■ **Aufgabe 1**
Wann begann laut dem Quelltext die dritte Urkatastrophe des 20. Jahrhunderts?
■ **Aufgabe 2**
Gib den Abschnitt des Quelltexts zwischen „Dennoch muss gefragt“ und „hin zu Republiken.“, beide eingeschlossen, unverändert aus.

■ **Quelltext**
- - - - -

Dennoch muss gefragt werden, ob nicht erst der Erste Weltkrieg sowohl die Krise des Liberalismus und der Globalisierung, als auch die Transformationsphase hin zu Nationalstaaten derart radikalisiert hat, dass dadurch alle folgenden Krisen und der Zweite Weltkrieg möglich wurden. Dies ist nicht ganz falsch, ignoriert aber die dritte Urkatastrophe des 20. Jahrhunderts, die erst nach dem Ersten Weltkrieg begann. Diese bestand darin, dass in den Pariser Vorortverträgen und anderswo versucht wurde, die Zukunft Europas auf dem Geist von 1776 und 1789 aufzubauen, also den Ideen der französischen und der amerikanischen Revolution, aber nicht auf dem Geist von 1783, also den Prinzipien des britischen Weltreichs. Statt ruhiger und gradueller reformistischer Fortentwicklung unter dem Vorzeichen einer konstitutionellen Monarchie bevorzugte man schnelle und revolutionäre Brüche hin zu Republiken.

- - - - -

■ **Die Daten**
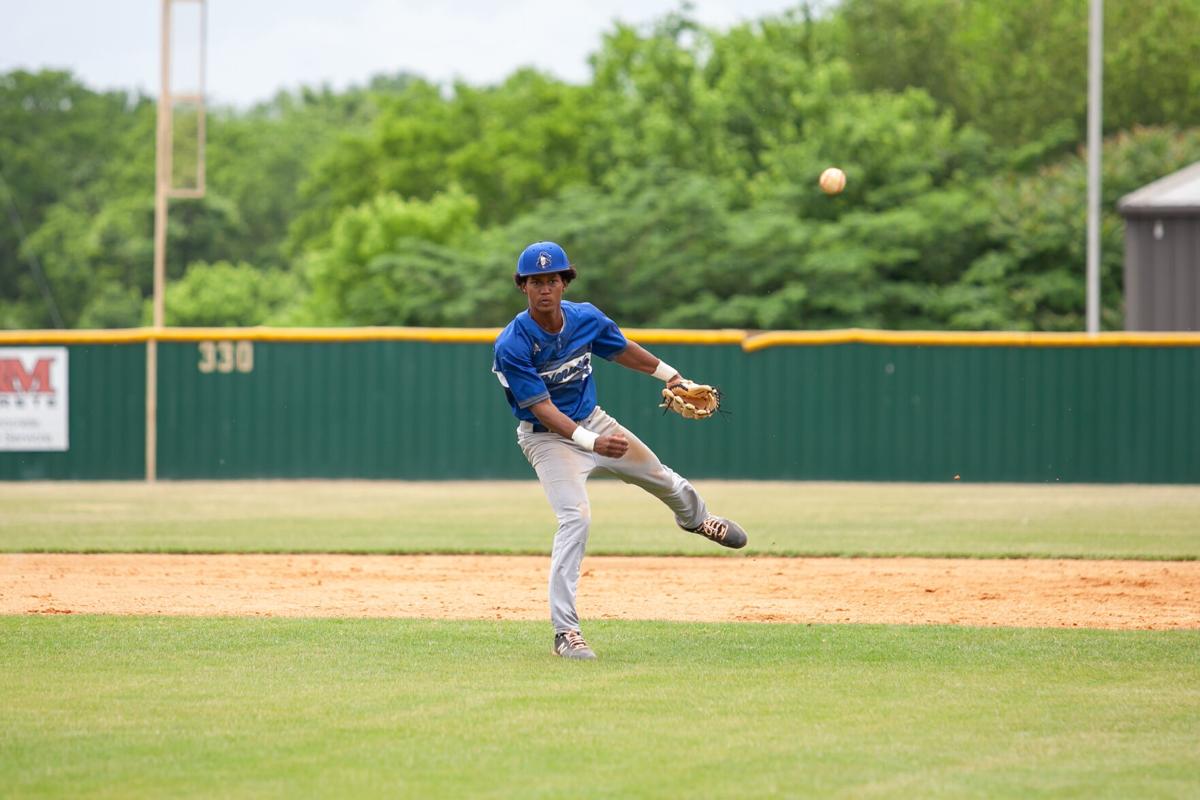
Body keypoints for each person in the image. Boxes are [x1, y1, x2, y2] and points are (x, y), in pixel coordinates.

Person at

- - - - -

■ **Antwort 1**
Erst nach dem Ersten Weltkrieg.

■ **Antwort 2**
Dennoch muss gefragt werden, ob nicht erst der Erste Weltkrieg sowohl die Krise des Liberalismus und der Globalisierung, als auch die Transformationsphase hin zu Nationalstaaten derart radikalisiert hat, dass dadurch alle folgenden Krisen und der Zweite Weltkrieg möglich wurden. Dies ist nicht ganz falsch, ignoriert aber die dritte Urkatastrophe des 20. Jahrhunderts, die erst nach dem Ersten Weltkrieg begann. Diese bestand darin, dass in den Pariser Vorortverträgen und anderswo versucht wurde, die Zukunft Europas auf dem Geist von 1776 und 1789 aufzubauen, also den Ideen der französischen und der amerikanischen Revolution, aber nicht auf dem Geist von 1783, also den Prinzipien des britischen Weltreichs. Statt ruhiger und gradueller reformistischer Fortentwicklung unter dem Vorzeichen einer konstitutionellen Monarchie bevorzugte man schnelle und revolutionäre Brüche hin zu Republiken.